Isto requer um número muito grande de amostras. “Quanto mais, melhor”, diz Brion, “porque desta forma a população e as suas variações genéticas são muito bem classificadas, e o risco de algumas doenças que se sabe terem risco poligénico pode ser previsto de forma mais eficaz”. É por isso que se propõem a criar o maior biobanco atualmente em toda a Espanha, para que posteriormente possa ser “explorado pela comunidade científica” para fins que devem ser sempre pré-autorizados pelo Comité de Ética em Investigação. A investigadora principal do projecto Xenoma Galicia já tem em mente uma “ideia facilmente implementável” para a qual gostaria de utilizar estes dados no futuro: realizar uma análise farmacogenética para descobrir “Quão bom é o nosso metabolismo?” certos medicamentos. “Cada pessoa reage de maneira diferente, melhor ou pior, a um determinado medicamento dependendo de determinadas variantes genéticas ou desenvolve efeitos colaterais”, explica Maria Brion. Alguns medicamentos utilizados em quimioterapia ou antipsicóticos já necessitam desse tipo de análise preliminar para determinação das doses. Assim, os participantes do estudo já terão os dados farmacogenéticos necessários em seu histórico, e o tratamento poderá ser iniciado mais cedo.

Terceira etapa

Amostras de saliva coletadas durante a segunda fase piloto, que envolveu mais 1.000 pessoas, ainda estão sendo analisadas. Os resultados de cerca de 600 pessoas já são conhecidos: três pessoas apresentam risco genético de desenvolver câncer de mama e de ovário e duas apresentam hipercolesterolemia familiar. Agora começa uma nova etapa, para a qual foram convocadas mais 5 mil pessoas. Os convites estão a ser enviados de forma gradual, a partir de fevereiro, a cerca de 2.800 utentes de 42 concelhos de Santiago de Compostela e da zona sanitária de Barbança. De lá a previsão é receber 828 amostras. Caso contrário, serão convidadas pessoas de outras áreas da saúde – pelo menos uma nova pessoa por mês – até chegarmos aos 5000. Tal como nas primeiras fases, são convidados através de mensagem SMS com link para o site do projeto, onde podem obter toda a informação. Eles podem então reservar data e horário através do sistema de autoagendamento do aplicativo Sergas Mobil para visitar o hospital de referência para doar o sangue necessário.

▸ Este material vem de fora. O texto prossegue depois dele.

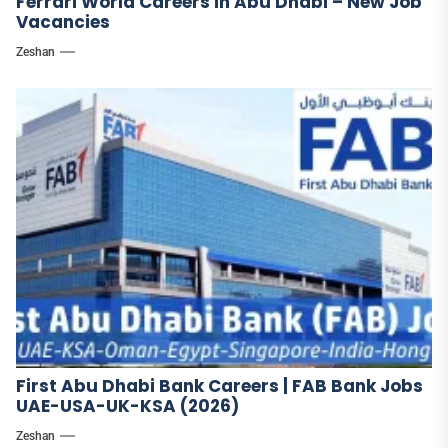
Ferrari World Careers in Abu Dhabi – New Job
Vacancies
Zeshan
First Abu Dhabi Bank Careers | FAB Bank Jobs
UAE-USA-UK-KSA (2026)
Zeshan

Não excluem a captação de voluntários, embora neste momento não haja problemas em encontrar participantes, já que nós, galegos, estamos “muito orientados”

Para abranger as restantes 393 mil amostras, não excluem o envolvimento de voluntários. Na verdade, muitas pessoas já os contataram manifestando interesse em participar do estudo. “As pessoas nos escrevem todos os dias pedindo que sejamos voluntários”, diz Brion. Embora provavelmente não seja necessário retirá-los, porque os cidadãos estão “muito abertos à participação”. Na Galiza, “estamos muito ‘orientados’”, brinca o investigador, confirmando que a população galega está “muito atenta” às propostas que recebe das autoridades de saúde. Por exemplo, em campanhas de vacinação. E tudo indica que assim será também aqui. “projeto de país” Tal como Brion define, isto reforça o compromisso da comunidade autónoma com a prevenção de doenças e a medicina personalizada.